- **TASK PROMPT**: In the records below, find the line that contains "Community Profile for the" and the line that contains "Total births and", then retype exactly those two lines and every line between them.

Stored data entries:
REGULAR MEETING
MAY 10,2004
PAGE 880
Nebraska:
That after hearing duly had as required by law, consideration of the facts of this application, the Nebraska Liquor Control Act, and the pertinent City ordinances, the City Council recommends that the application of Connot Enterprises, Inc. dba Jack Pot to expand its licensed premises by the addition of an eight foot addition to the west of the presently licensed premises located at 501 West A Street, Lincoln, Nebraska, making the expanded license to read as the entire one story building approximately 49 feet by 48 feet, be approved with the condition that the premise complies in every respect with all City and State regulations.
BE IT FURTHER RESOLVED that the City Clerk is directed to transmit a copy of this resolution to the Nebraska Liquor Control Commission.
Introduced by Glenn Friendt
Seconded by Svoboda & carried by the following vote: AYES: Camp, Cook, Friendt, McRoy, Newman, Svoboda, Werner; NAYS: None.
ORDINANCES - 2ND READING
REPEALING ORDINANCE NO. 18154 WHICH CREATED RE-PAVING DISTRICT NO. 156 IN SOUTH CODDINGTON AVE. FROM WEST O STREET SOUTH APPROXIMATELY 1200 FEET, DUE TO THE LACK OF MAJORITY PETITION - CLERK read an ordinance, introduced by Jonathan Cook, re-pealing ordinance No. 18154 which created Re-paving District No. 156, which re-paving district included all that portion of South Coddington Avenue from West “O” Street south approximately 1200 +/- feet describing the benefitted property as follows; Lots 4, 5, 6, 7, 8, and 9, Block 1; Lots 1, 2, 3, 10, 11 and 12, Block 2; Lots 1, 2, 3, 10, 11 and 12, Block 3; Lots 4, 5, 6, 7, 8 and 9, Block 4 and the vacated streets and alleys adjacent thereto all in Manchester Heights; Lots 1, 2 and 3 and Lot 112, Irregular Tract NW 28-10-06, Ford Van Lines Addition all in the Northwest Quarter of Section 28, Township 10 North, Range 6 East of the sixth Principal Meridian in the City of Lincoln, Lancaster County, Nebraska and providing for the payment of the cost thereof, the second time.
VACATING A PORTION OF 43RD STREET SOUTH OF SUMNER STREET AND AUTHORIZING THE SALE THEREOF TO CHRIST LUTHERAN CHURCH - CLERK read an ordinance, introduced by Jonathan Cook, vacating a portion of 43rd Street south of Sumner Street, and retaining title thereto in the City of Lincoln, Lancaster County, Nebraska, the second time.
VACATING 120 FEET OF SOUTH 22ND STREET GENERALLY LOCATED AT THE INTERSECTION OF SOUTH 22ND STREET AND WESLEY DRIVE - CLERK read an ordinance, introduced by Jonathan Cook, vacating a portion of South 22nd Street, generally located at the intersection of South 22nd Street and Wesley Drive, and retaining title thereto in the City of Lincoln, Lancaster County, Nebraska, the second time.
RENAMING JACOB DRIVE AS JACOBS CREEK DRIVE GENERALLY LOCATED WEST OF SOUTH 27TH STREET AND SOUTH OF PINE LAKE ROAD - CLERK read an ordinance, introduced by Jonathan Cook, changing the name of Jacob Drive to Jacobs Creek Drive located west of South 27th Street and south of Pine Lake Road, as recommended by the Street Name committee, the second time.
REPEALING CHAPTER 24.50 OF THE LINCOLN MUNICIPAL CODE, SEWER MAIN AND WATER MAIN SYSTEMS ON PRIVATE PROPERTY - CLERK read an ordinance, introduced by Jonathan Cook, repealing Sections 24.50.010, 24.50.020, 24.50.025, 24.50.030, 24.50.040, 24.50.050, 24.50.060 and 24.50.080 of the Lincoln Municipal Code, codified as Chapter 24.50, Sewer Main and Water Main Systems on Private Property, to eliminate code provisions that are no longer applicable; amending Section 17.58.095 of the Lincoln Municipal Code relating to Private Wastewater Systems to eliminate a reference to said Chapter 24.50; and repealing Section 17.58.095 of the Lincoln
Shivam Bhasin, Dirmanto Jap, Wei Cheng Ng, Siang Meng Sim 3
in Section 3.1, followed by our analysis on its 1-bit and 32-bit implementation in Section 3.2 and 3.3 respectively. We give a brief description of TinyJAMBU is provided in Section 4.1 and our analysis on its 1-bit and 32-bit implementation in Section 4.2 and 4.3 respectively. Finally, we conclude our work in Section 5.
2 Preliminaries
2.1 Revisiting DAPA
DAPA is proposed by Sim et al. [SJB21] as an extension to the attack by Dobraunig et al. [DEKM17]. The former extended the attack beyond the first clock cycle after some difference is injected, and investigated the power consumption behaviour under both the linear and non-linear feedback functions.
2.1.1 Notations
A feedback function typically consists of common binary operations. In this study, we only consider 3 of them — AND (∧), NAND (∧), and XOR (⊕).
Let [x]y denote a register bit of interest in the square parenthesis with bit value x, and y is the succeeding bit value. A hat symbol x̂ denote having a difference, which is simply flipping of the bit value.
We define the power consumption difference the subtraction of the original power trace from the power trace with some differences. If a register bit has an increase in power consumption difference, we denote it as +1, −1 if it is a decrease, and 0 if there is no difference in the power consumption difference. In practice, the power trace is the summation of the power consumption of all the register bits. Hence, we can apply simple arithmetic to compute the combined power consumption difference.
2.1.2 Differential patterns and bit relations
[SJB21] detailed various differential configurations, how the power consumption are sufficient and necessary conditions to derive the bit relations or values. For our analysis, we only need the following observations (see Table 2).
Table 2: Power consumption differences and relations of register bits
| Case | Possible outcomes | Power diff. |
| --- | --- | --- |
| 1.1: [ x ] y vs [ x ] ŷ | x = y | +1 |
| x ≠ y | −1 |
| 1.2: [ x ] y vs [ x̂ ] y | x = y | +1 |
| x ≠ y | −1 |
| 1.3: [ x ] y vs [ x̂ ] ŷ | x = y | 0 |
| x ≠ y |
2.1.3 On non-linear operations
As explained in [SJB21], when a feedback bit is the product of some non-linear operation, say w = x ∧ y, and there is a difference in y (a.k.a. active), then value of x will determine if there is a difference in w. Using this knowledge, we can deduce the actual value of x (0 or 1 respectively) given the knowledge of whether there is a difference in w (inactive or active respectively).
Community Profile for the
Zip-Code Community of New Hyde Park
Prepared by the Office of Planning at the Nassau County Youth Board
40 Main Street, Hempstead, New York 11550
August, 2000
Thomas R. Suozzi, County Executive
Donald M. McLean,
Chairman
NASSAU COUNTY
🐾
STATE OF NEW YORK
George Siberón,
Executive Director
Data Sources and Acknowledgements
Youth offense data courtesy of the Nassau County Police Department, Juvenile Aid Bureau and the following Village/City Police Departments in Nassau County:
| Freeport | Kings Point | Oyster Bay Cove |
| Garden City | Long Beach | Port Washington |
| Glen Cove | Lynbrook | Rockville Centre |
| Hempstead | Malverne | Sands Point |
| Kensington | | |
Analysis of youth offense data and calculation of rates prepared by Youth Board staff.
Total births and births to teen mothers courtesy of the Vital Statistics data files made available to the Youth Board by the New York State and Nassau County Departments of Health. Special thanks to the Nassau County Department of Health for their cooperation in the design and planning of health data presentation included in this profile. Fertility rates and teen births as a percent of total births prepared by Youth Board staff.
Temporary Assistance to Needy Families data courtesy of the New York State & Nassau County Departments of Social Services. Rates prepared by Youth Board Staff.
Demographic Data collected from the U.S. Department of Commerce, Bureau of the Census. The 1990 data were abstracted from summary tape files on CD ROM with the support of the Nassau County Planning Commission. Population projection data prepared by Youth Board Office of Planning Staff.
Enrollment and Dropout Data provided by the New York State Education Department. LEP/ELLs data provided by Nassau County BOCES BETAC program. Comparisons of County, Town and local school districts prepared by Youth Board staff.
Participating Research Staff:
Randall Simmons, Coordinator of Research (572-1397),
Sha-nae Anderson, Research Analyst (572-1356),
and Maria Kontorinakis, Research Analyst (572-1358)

- **RESPONSE TO THIS TASK**:
Community Profile for the
Zip-Code Community of New Hyde Park
Prepared by the Office of Planning at the Nassau County Youth Board
40 Main Street, Hempstead, New York 11550
August, 2000
Thomas R. Suozzi, County Executive
Donald M. McLean,
Chairman
NASSAU COUNTY
🐾
STATE OF NEW YORK
George Siberón,
Executive Director
Data Sources and Acknowledgements
Youth offense data courtesy of the Nassau County Police Department, Juvenile Aid Bureau and the following Village/City Police Departments in Nassau County:
| Freeport | Kings Point | Oyster Bay Cove |
| Garden City | Long Beach | Port Washington |
| Glen Cove | Lynbrook | Rockville Centre |
| Hempstead | Malverne | Sands Point |
| Kensington | | |
Analysis of youth offense data and calculation of rates prepared by Youth Board staff.
Total births and births to teen mothers courtesy of the Vital Statistics data files made available to the Youth Board by the New York State and Nassau County Departments of Health. Special thanks to the Nassau County Department of Health for their cooperation in the design and planning of health data presentation included in this profile. Fertility rates and teen births as a percent of total births prepared by Youth Board staff.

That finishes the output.